I really struggled with the No. 4 team here. I like UCLA more than Oklahoma, but UCLA plays a far tougher schedule with more than enough chances for a slip-up beyond Oct. 11’s showdown with Oregon. Braxton Miller‘s injury puts a serious dent in the Big Ten’s chances of getting a team in unless Michigan State can go to Eugene and win in Week 2. The rest of the SEC -- Auburn, South Carolina, LSU, Georgia, Ole Miss, etc -- might eat itself alive. This isn’t to say I don’t like Oklahoma, but the Sooners get Baylor, Kansas State and Oklahoma State at home and don’t have to worry about a conference championship game. Their path to the final playoff spot is far easier than other teams in the mix, so I’m going with them along with the ACC, SEC and Pac-12 champions.

JOHN TAYLOR
Rose Bowl: #2 Oregon vs. #3 Alabama
Sugar Bowl: #1 Florida State vs. #4 Oklahoma
Championship: Florida State vs. Oregon

Heading into the season and at least on paper, most observers agree that Florida State, Oregon and Alabama, in some order, are the class of college football. With Ohio State losing Braxton Miller to a season-ending injury, the fourth spot would now seemingly be up in the air.

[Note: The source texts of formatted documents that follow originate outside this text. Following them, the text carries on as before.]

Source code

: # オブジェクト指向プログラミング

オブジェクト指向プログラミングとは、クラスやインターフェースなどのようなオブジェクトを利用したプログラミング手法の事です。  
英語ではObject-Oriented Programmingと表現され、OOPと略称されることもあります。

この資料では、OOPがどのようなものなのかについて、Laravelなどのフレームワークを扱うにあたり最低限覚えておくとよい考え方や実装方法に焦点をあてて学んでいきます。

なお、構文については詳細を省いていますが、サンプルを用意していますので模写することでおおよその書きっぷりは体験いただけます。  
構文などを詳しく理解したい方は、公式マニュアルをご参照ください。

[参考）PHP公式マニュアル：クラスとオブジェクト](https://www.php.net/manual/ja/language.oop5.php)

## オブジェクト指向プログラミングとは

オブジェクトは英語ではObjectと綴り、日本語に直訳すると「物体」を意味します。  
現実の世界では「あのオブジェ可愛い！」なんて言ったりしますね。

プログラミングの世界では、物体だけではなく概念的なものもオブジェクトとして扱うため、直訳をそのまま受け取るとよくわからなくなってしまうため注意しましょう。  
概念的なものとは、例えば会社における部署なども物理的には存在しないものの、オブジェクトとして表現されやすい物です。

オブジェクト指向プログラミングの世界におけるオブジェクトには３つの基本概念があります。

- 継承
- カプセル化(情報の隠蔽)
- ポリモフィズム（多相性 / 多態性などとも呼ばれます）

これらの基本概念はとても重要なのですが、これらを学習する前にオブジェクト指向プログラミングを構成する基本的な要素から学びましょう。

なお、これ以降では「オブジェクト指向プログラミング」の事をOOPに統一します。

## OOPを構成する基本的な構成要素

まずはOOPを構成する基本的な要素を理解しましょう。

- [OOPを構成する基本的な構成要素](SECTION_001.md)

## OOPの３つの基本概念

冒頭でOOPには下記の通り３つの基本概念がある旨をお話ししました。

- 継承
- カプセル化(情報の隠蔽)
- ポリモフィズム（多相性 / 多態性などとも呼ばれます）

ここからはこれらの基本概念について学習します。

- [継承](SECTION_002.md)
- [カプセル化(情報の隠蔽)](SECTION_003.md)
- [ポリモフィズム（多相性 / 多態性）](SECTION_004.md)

I almost pulled the trigger on the biggest beneficiary of Miller’s injury, Michigan State, for the fourth seed before settling for an Oklahoma team that smacked Alabama around in the Sugar Bowl. Well, that and I don’t see the Spartans getting past the Ducks early this season, which, combined with a Wisconsin loss to LSU, could damage whoever emerges as the champion of the Big Ten in the eyes of the playoff committee. One additional note on potential semifinalists: if you’re looking for a conference that might have two teams represented in the CFP, look at the Pac-12, not the SEC. Oregon is seemingly a given, and don’t sleep on UCLA. They are a very, very underrated squad who could sneak in ahead of some of the other teams being mentioned as viable candidates for CFP spots -- especially if the committee practices what it’s preaching in the preseason. In the end, I see both Florida State and Oregon, the two most-talented squads in the country, trumping whichever team it is they face in the semifinals, setting the stage for an epic first-ever College Football Playoff title game.